▶ _Task goal_: Below are records with pictures in them. Output exactly the lines from the one with "Durchschnittliche Artikelbewertung" through the one with "Oui, elle est réglementairement", both included, and leave every picture out; give only those lines.

═════ Data extracts

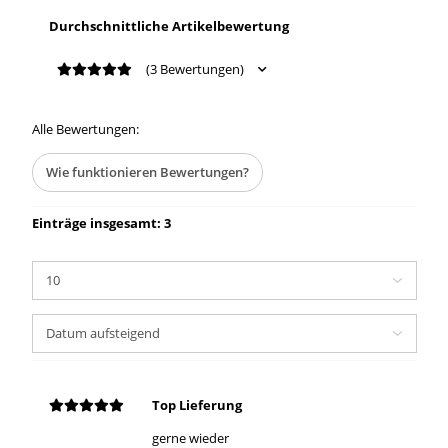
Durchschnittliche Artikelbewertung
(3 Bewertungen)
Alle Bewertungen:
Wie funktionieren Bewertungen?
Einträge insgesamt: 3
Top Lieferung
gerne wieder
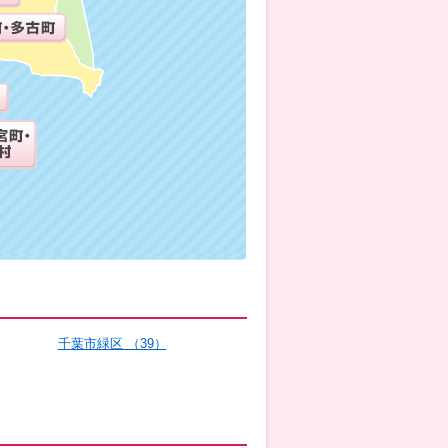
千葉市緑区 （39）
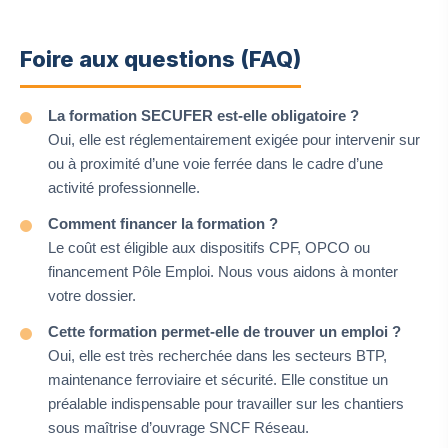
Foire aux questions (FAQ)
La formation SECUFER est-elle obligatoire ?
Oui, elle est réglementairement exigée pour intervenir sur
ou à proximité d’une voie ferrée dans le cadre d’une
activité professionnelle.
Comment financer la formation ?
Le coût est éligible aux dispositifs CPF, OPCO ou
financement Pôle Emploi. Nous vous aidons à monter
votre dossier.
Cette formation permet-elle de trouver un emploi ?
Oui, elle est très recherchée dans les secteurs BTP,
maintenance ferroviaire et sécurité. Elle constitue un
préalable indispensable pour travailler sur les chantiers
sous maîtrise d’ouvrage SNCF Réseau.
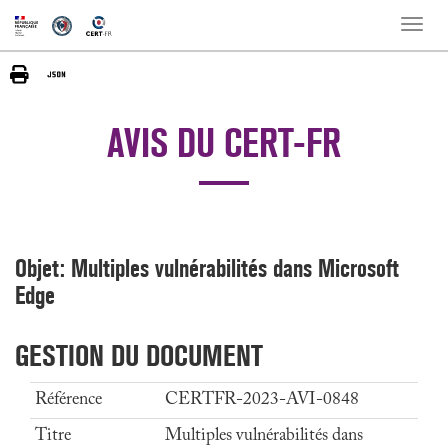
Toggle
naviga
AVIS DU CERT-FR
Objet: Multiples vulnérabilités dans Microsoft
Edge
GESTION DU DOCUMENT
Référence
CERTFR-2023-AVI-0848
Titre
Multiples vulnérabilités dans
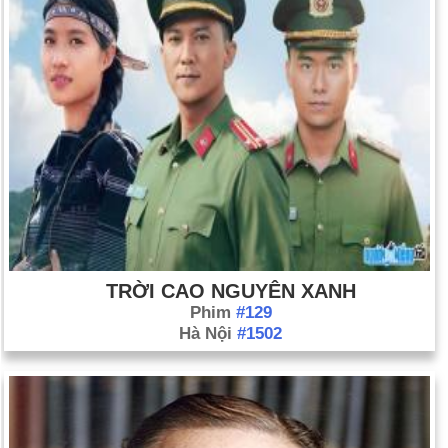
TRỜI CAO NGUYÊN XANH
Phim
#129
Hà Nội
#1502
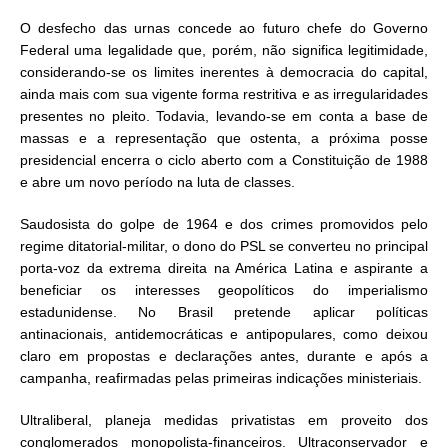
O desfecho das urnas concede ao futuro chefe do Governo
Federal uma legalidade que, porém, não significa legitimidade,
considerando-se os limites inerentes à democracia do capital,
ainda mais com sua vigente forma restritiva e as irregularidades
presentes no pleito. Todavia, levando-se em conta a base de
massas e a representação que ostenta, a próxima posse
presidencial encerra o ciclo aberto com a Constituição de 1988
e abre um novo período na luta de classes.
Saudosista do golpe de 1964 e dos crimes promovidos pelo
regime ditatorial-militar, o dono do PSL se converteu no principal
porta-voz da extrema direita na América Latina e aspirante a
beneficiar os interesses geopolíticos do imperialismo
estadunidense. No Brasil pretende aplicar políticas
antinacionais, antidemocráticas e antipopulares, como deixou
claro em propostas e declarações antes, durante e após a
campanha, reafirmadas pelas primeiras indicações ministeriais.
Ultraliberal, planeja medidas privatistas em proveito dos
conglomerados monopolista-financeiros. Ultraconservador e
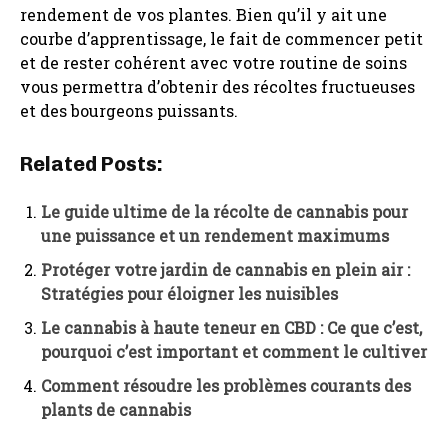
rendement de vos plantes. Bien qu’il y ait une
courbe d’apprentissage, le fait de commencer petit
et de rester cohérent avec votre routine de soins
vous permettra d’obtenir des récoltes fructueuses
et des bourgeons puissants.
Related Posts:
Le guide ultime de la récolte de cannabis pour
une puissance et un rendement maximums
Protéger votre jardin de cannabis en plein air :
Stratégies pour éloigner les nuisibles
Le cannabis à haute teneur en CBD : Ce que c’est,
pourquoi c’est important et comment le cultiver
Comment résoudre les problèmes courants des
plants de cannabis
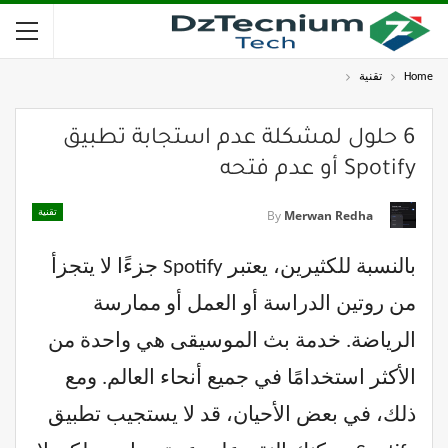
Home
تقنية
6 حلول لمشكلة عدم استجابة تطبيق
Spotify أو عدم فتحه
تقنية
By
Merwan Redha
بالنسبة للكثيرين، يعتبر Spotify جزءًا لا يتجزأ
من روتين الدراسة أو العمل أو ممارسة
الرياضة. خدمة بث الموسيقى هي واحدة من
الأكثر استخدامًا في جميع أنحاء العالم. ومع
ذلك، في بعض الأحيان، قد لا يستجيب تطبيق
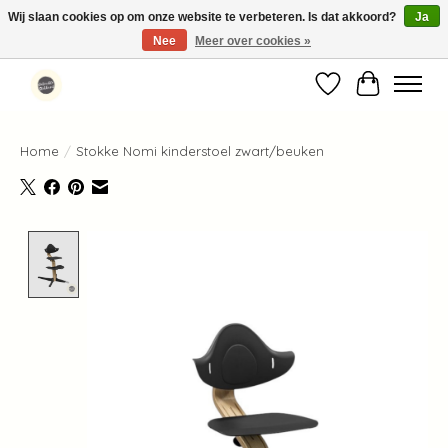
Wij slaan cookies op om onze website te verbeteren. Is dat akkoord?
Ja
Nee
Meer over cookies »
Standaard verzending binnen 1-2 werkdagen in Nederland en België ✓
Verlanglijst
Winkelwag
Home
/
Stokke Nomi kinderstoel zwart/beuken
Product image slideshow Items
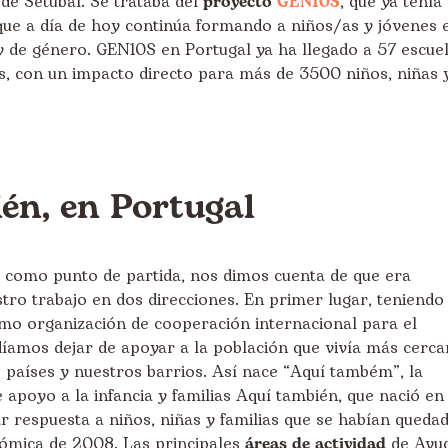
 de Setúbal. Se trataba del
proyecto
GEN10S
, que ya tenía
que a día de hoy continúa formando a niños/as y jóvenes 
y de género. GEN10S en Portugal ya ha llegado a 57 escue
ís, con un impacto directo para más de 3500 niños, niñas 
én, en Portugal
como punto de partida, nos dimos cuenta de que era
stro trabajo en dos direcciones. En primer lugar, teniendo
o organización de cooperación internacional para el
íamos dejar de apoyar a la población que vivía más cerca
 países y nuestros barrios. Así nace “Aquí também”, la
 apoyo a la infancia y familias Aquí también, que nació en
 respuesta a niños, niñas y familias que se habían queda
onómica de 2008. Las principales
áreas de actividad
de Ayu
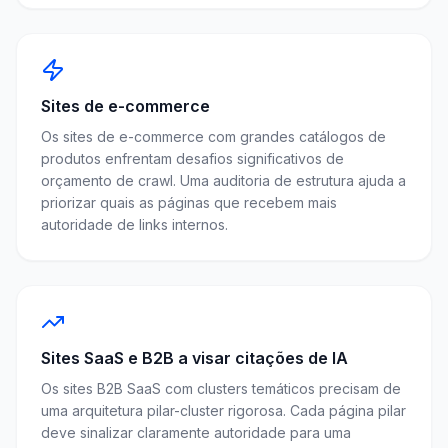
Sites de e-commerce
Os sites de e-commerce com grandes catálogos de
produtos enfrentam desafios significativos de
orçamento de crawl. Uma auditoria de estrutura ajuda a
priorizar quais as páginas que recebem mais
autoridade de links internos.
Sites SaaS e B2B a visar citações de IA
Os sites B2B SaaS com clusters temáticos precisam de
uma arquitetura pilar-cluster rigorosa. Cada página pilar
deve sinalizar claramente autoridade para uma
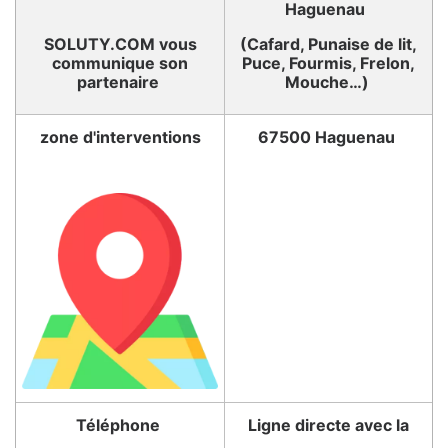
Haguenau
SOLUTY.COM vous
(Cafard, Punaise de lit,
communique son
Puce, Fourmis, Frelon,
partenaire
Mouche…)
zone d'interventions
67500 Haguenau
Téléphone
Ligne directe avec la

══════════
═════ Data extracts

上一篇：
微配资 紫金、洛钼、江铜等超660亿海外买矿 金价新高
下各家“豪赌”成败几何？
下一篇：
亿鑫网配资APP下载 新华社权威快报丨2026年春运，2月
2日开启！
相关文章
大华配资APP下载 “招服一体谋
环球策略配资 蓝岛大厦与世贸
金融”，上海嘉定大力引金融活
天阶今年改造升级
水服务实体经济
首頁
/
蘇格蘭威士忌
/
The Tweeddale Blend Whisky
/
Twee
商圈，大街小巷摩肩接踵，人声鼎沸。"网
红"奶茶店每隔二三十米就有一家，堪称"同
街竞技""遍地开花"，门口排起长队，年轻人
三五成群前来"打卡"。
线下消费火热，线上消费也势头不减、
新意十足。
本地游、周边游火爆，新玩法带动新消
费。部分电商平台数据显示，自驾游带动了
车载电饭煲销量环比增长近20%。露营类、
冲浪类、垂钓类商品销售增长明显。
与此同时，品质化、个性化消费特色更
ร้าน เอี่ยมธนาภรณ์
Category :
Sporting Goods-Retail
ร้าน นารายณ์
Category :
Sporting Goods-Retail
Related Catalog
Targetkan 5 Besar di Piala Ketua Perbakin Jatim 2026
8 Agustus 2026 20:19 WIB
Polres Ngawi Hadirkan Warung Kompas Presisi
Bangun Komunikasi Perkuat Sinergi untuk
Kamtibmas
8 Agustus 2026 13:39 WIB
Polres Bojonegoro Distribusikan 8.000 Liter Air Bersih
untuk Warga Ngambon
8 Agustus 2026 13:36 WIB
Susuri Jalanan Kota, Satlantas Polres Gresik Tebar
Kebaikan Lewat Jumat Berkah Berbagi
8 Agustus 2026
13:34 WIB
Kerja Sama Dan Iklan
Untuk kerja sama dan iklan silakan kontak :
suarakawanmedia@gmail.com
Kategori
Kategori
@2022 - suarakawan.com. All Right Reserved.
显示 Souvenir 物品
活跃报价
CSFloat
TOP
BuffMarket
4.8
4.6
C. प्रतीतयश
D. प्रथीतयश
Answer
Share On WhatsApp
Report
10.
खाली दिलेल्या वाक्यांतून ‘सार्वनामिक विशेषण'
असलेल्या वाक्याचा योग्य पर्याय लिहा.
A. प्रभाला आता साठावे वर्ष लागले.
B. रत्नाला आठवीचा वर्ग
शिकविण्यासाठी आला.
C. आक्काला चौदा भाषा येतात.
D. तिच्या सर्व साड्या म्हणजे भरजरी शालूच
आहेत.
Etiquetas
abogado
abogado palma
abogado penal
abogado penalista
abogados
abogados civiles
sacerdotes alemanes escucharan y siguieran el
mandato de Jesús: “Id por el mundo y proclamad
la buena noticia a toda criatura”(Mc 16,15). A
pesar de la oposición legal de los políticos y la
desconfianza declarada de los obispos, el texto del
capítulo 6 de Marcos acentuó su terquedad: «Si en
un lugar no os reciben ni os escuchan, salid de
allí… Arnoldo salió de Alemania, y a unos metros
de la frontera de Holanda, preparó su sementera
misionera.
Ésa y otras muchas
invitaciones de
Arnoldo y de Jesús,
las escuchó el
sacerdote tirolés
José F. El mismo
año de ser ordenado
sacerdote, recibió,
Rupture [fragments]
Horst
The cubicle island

══════════

▶ _Output for this exercise_:
Durchschnittliche Artikelbewertung
(3 Bewertungen)
Alle Bewertungen:
Wie funktionieren Bewertungen?
Einträge insgesamt: 3
Top Lieferung
gerne wieder
千葉市緑区 （39）
Foire aux questions (FAQ)
La formation SECUFER est-elle obligatoire ?
Oui, elle est réglementairement exigée pour intervenir sur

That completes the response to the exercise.